O Globo
Danos potenciais de uma campanha
presidencial que promete ser muito agressiva
A campanha presidencial promete ser
brutalmente agressiva. Em entrevista ao Correio Braziliense, em 7 de agosto, o
ministro-chefe da Casa Civil não deixou dúvidas sobre a agressividade com que
deverá ser conduzida a campanha de Bolsonaro.
Não faltará ao PT capacidade de revidar.
Basta lembrar quão longe o partido foi capaz de chegar, em 2014, quando partiu
para o aniquilamento da candidatura de Marina Silva no horário eleitoral
gratuito, para assegurar a reeleição de Dilma Rousseff.
Haverá quem alegue que a televisão já não
tem a importância que tinha e que as intenções de voto já chegaram a um grau de
cristalização irreversível. Duas alegações discutíveis.
As certezas sobre a suposta irrelevância da propaganda eleitoral gratuita, com base na experiência de 2018, parecem precipitadas. Na verdade, em decorrência do atentado de que foi vítima, Bolsonaro acabou tendo muito mais destaque na televisão do que todos os demais candidatos juntos.
Quanto à suposta cristalização das
intenções de voto, é preciso lembrar que se trata de uma eleição muito
peculiar. Boa parte do eleitorado parece determinada a votar num candidato pela
simples aversão que nutre pelo outro. Um tipo de voto que deverá requerer
grande esforço de autoengano. Tanto de quem, a contragosto, se diz disposto a
votar em Lula, como de quem votará contrariado em Bolsonaro.
Numa disputa em que as campanhas, de lado a
lado, deverão ser tão brutais e virulentas, tais esforços de autoengano estarão
submetidos a enorme stress. E intenções de voto podem se mostrar menos
cristalizadas do que hoje se imagina.
É difícil prever a seriedade dos danos à
imagem com que cada um dos candidatos terá de lidar. Mas há boas razões para
crer que, ao final da batalha, quando a fumaça se dissipar, Lula possa ter
sofrido mais danos que seu adversário.
O telhado de vidro de Bolsonaro envolve
fatos relativamente recentes, martelados com grande alarde na mídia e nas redes
sociais. Por mais execráveis e revoltantes que possam ser, são fatos dos quais
o eleitorado já tem amplo e claro conhecimento.
Já os telhados de vidro de Lula decorrem de
fatos mais remotos, embaçados pelo tempo, que, se rememorados em cores fortes,
numa campanha agressiva, poderão se mostrar bem mais danosos.

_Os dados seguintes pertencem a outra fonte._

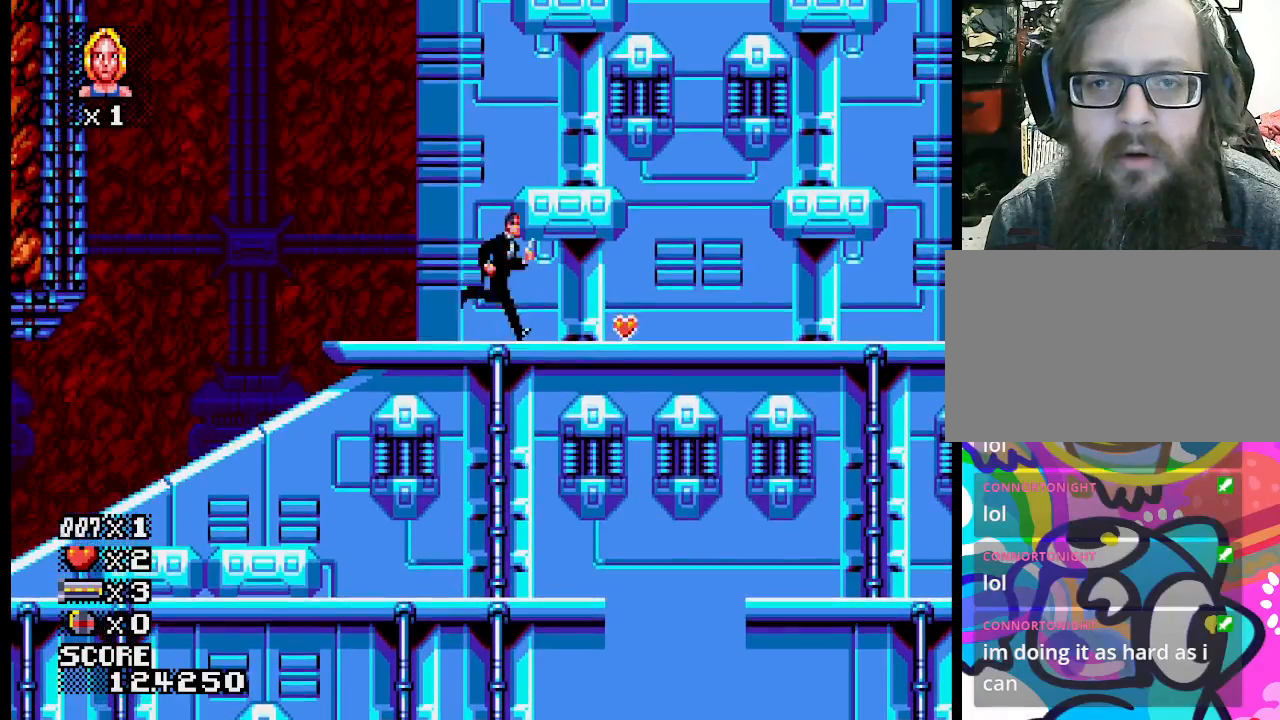
{"buttons": [], "events": []}
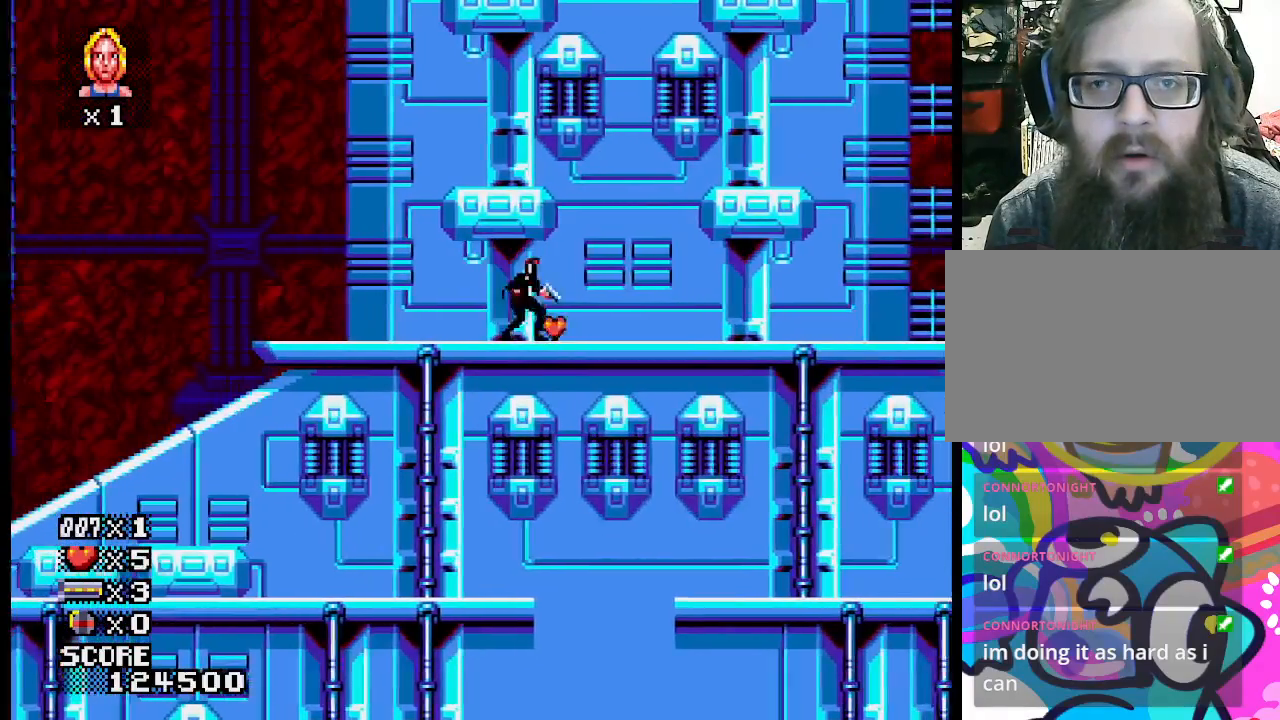
{"buttons": [], "events": []}
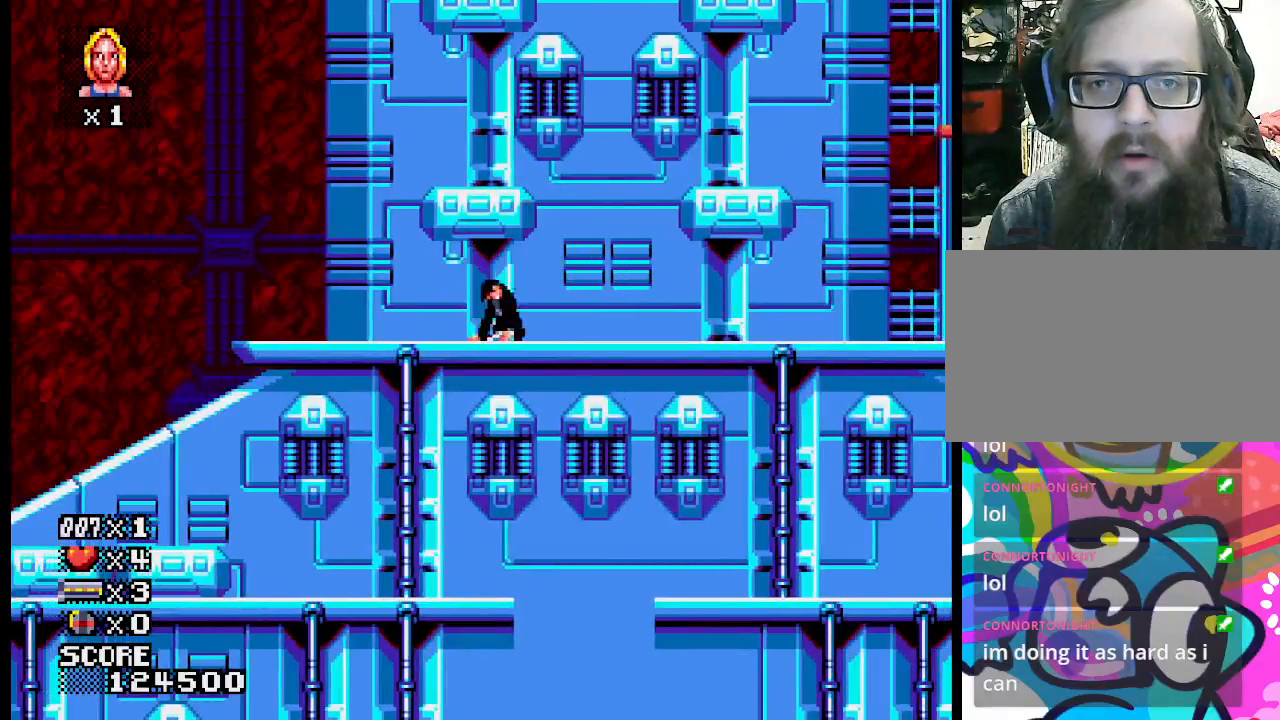
{"buttons": [], "events": [[17, "CROSS", "down"], [283, "CROSS", "up"]]}
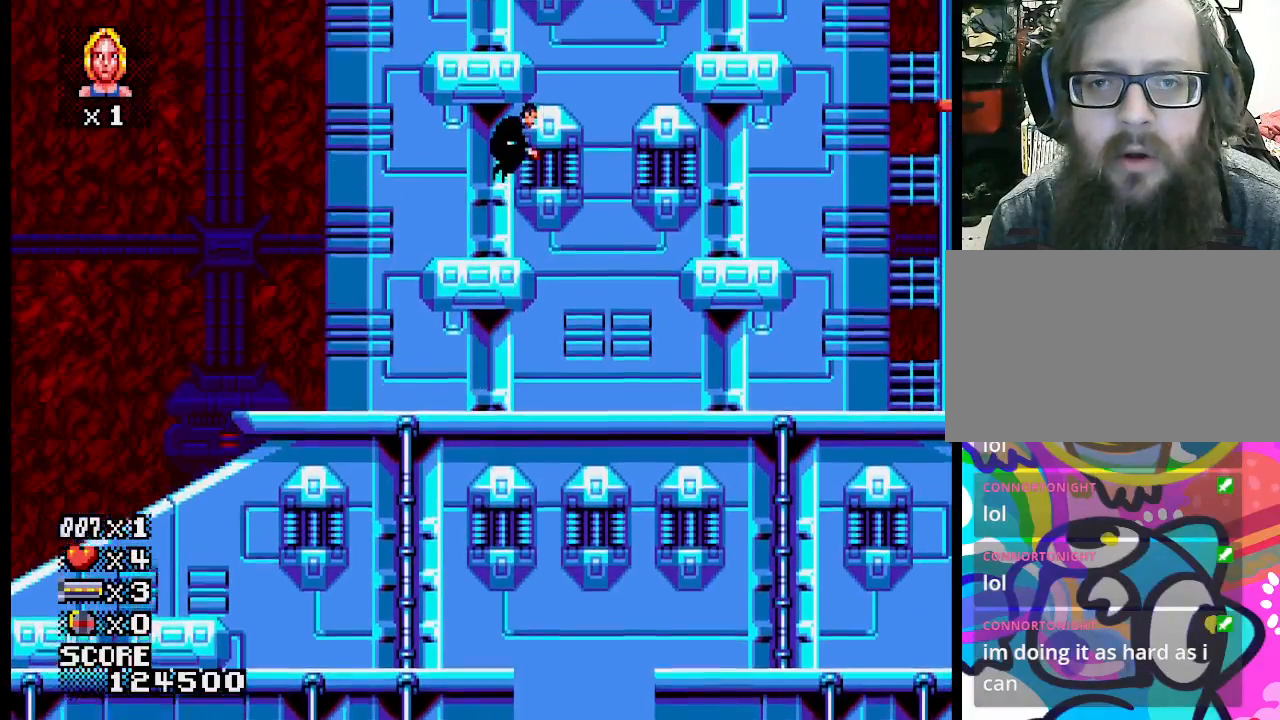
{"buttons": [], "events": []}
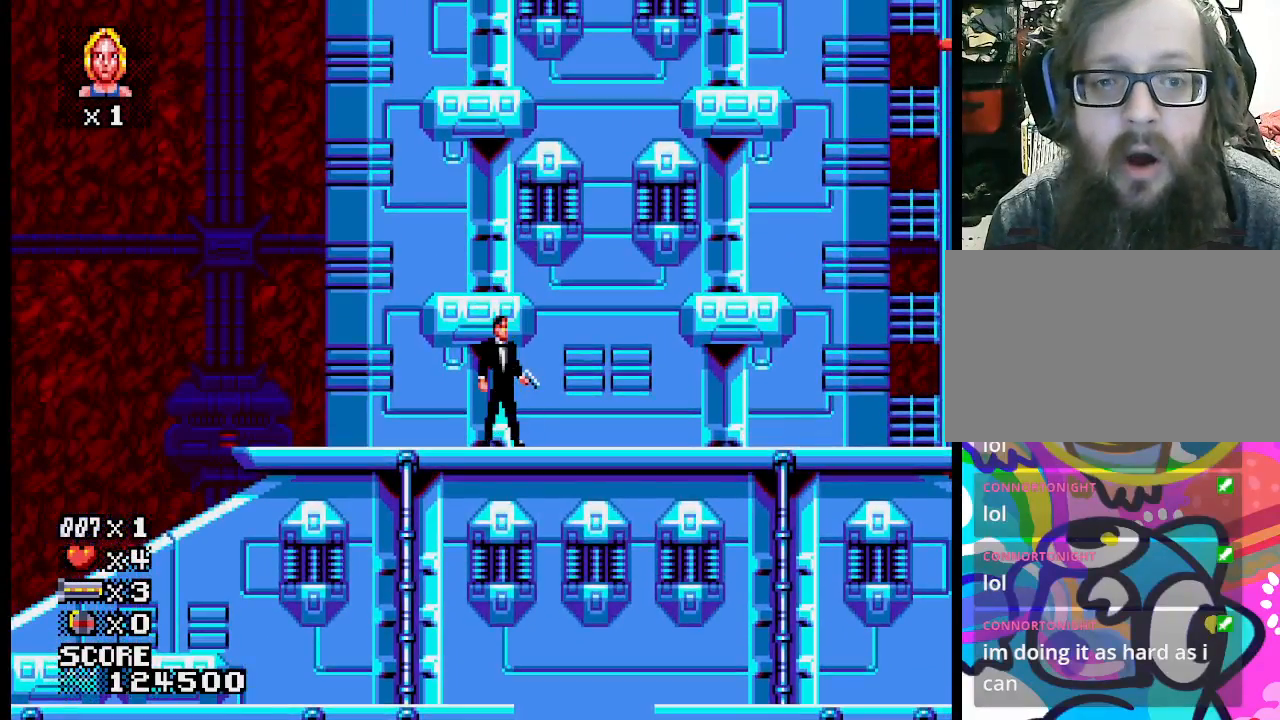
{"buttons": ["CROSS"], "events": [[183, "CROSS", "down"]]}
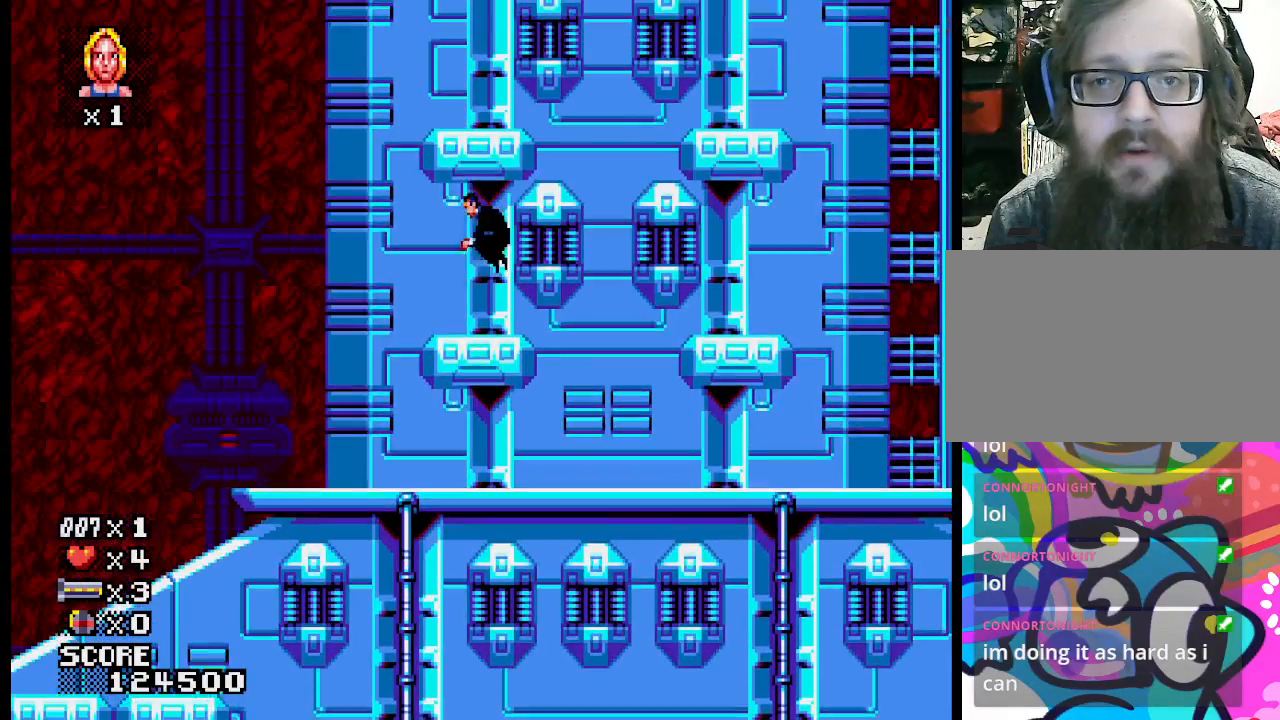
{"buttons": [], "events": [[100, "CROSS", "up"]]}
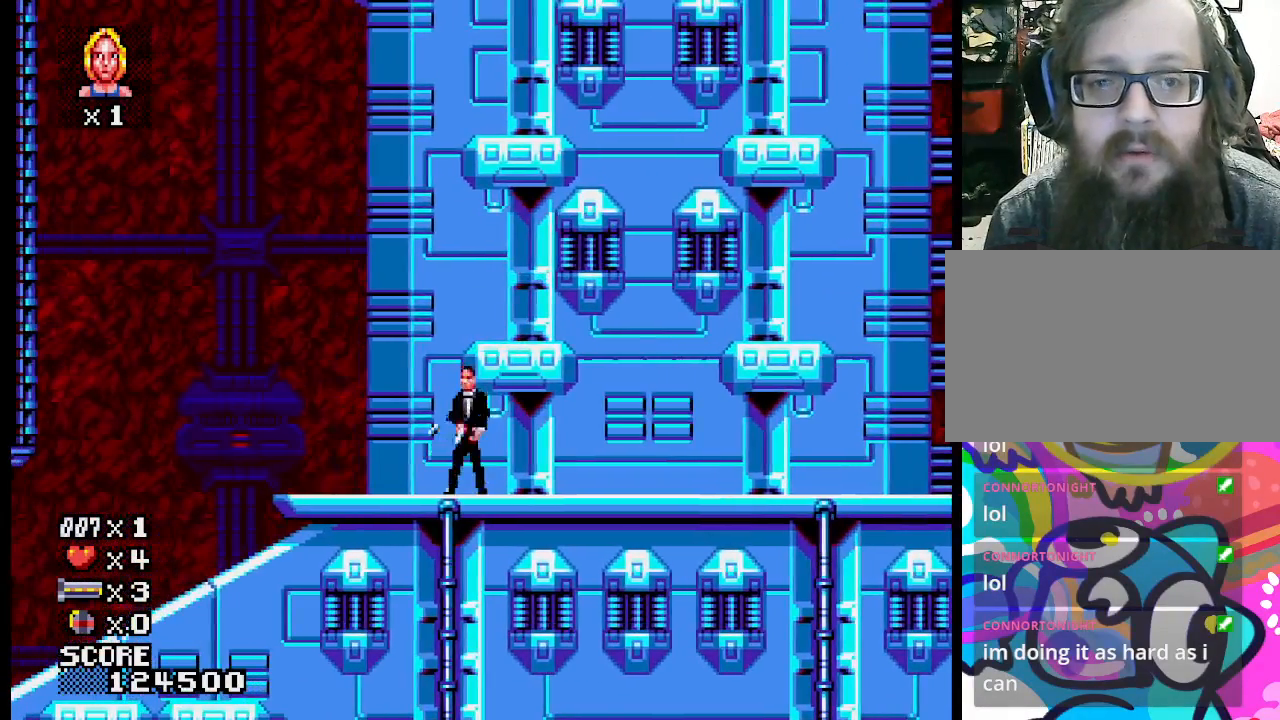
{"buttons": [], "events": []}
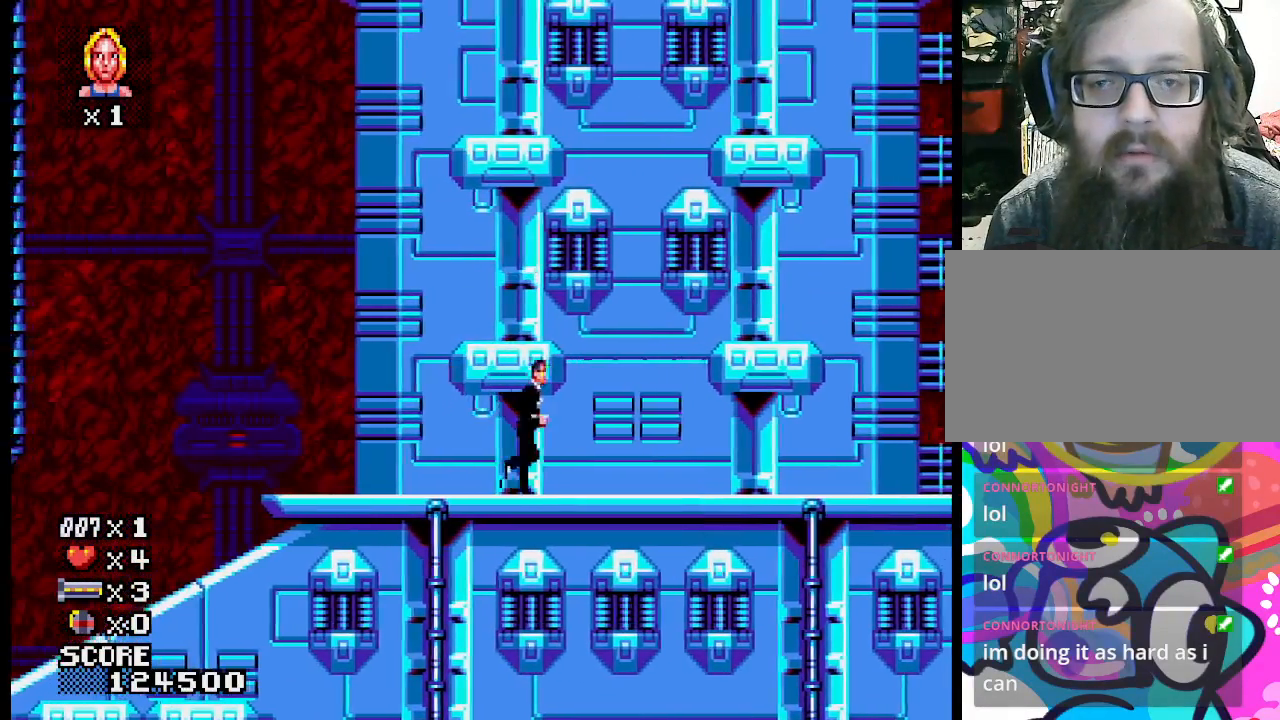
{"buttons": [], "events": []}
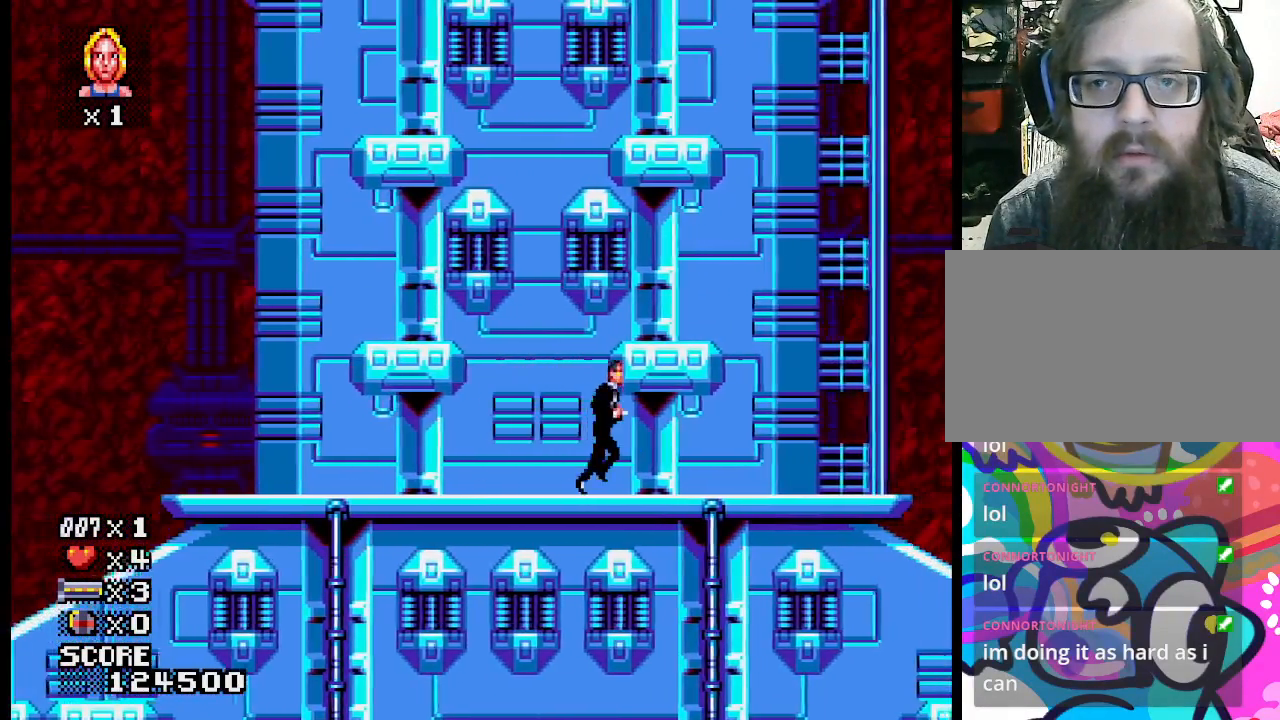
{"buttons": ["CROSS"], "events": [[417, "CROSS", "down"]]}
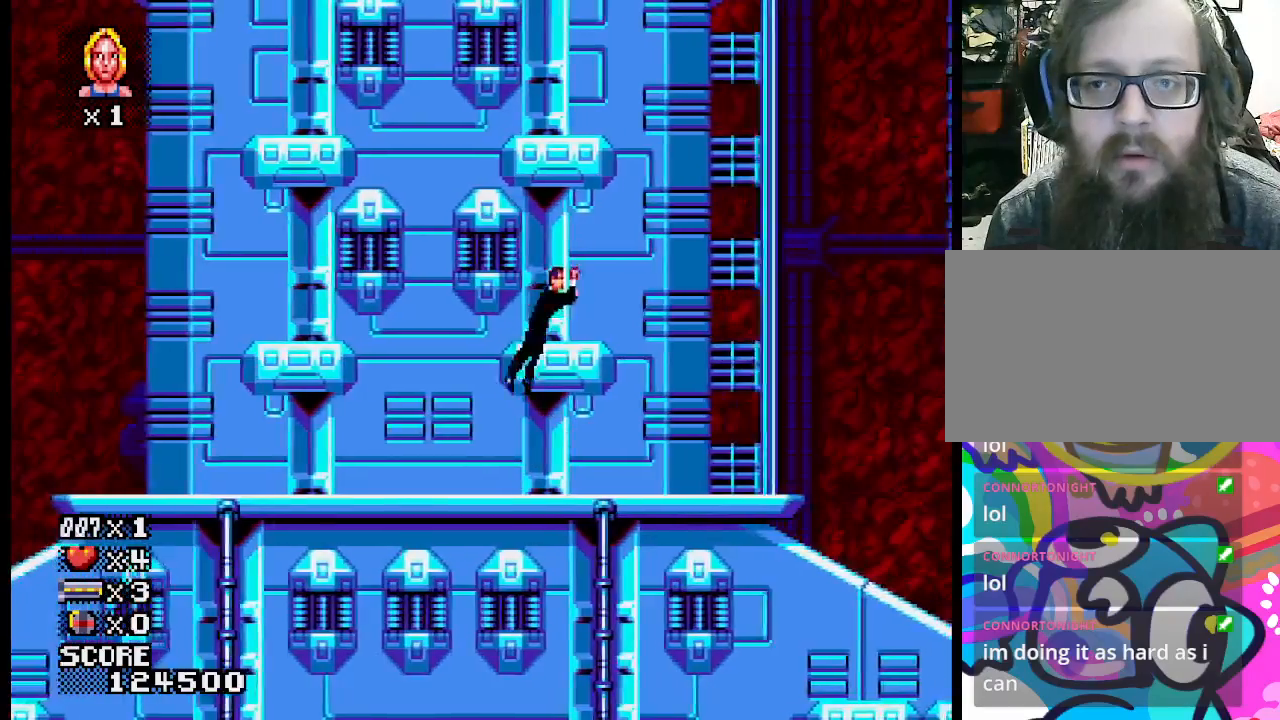
{"buttons": [], "events": [[383, "CROSS", "up"]]}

Lula e o PT podem vir a ser confrontados,
em mau momento, com a conta do negacionismo a que se entregaram, em sua
inarredável recusa a reconhecer os erros que cometeram nos desastrosos
descaminhos a que conduziram o país.
É lamentável que Lula e o PT estejam
entrando na campanha eleitoral com tamanho telhado de vidro, sem ter conseguido
desenvolver uma narrativa minimamente realista e honesta sobre o que de fato
ocorreu, ao longo dos mais de 13 anos em que o partido ocupou o Palácio do
Planalto.
As narrativas sem nenhuma aderência à
realidade que vêm sendo balbuciadas por Lula e pelo PT, tanto sobre o desastre
econômico do governo Dilma como sobre a corrupção nos governos petistas, não
passam de castelos de cartas, que não resistirão aos primeiros estrépitos da
campanha.
No evento que marcou sua reentrada triunfal
no proscênio político do país, já como forte candidato a presidente, em março
do ano passado, Lula apressou-se a se dizer inocentado pelo STF, rotulou a
Lava-Jato de “maior mentira jurídica em 500 anos” e comportou-se como se nada
tivesse a ver com sua sucessora no Planalto.
Mas logo percebeu que tendo sido dele, e só
dele, a ideia de alçar Dilma Rousseff à Presidência da República, não teria
como dela se dissociar.
Diante da extensão do comprometimento do PT
com o que ocorreu no governo Dilma, o que acabou prevalecendo, no projeto de
recondução de Lula ao Planalto, foi a aposta na ideia de manter o partido
coeso, com olhos fechados para erros e excessos cometidos, em amnésia coletiva,
sem recriminações e autocríticas.
A se julgar pelo desempenho de Lula nas
pesquisas de intenção de voto, essa aposta negacionista vem tendo inegável
sucesso. Mas ao custo de ter deixado o candidato imprudentemente vulnerável à
brutalidade da campanha que vem por aí.